# old stove install specs



## smocha77 (Dec 21, 2011)

hi guys, hoping to find some help finding the ibc for stove install. i recently aquired an agricola furnace co. U80_D stove. to me the logical thing to do was call the county permit office to see what the building code is. man was i dissapointed! the local inspector gave me a less than 5 minute speech about using the instructions. i informed him that we were dealing with an older(if not antique) stove and that i was not able to provide any paperwork from the manufacturer but asked if there were any generic building codes to follow. he promptly told me i was out of luck and should probably discard(really?) the stove. and that he would not  be able to inspect the install. i replied that my father had done a similar stove install and was able to get it covered by insurance and he tried to get me to give up my dads address so he could check for a permit-YEAH RIGHT. conversation was ended.

Check your understanding
A: In the stove forum post, what stove did the poster recently acquire?
B: According to the stove forum post, why did the poster ask the inspector whether there were any generic building codes to follow?
The material after this point comes from a separate source.

Record excerpts
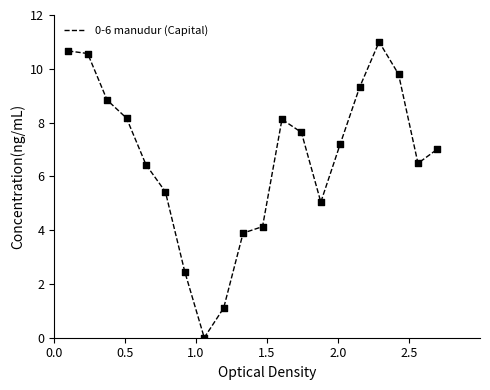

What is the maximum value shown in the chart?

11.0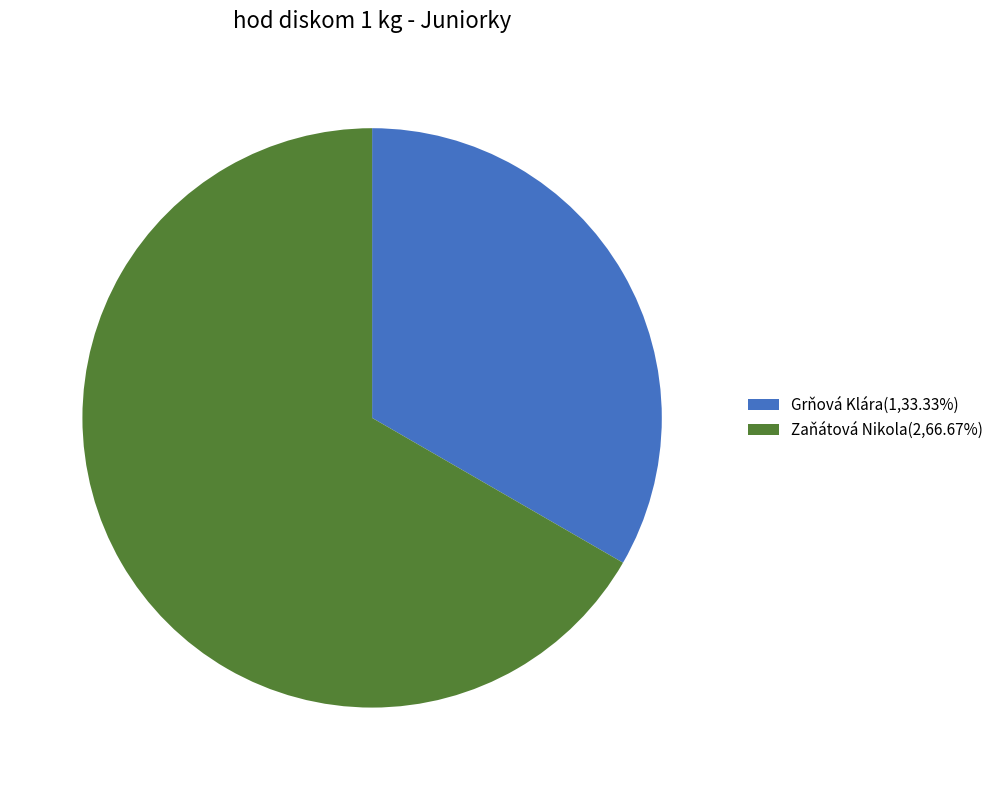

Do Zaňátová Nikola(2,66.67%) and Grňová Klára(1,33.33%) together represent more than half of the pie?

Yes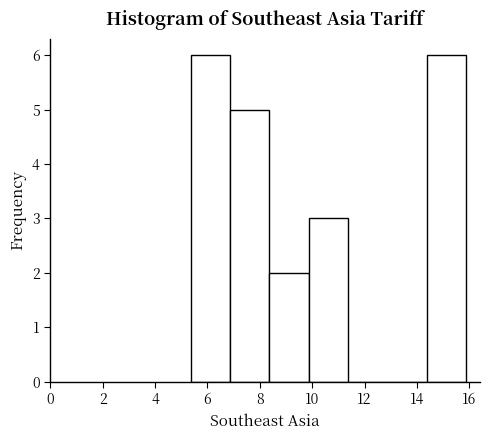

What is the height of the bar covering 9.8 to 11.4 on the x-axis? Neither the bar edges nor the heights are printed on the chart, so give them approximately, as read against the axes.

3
==
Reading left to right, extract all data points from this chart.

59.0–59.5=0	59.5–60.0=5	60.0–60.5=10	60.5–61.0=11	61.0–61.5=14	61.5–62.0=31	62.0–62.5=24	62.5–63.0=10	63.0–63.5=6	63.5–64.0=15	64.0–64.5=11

Solution list
A: An Agricola Furnace Co. U80_D stove.

B: The inspector had told the poster to follow the instructions, but the stove was older, possibly antique, and the poster had no paperwork from the manufacturer.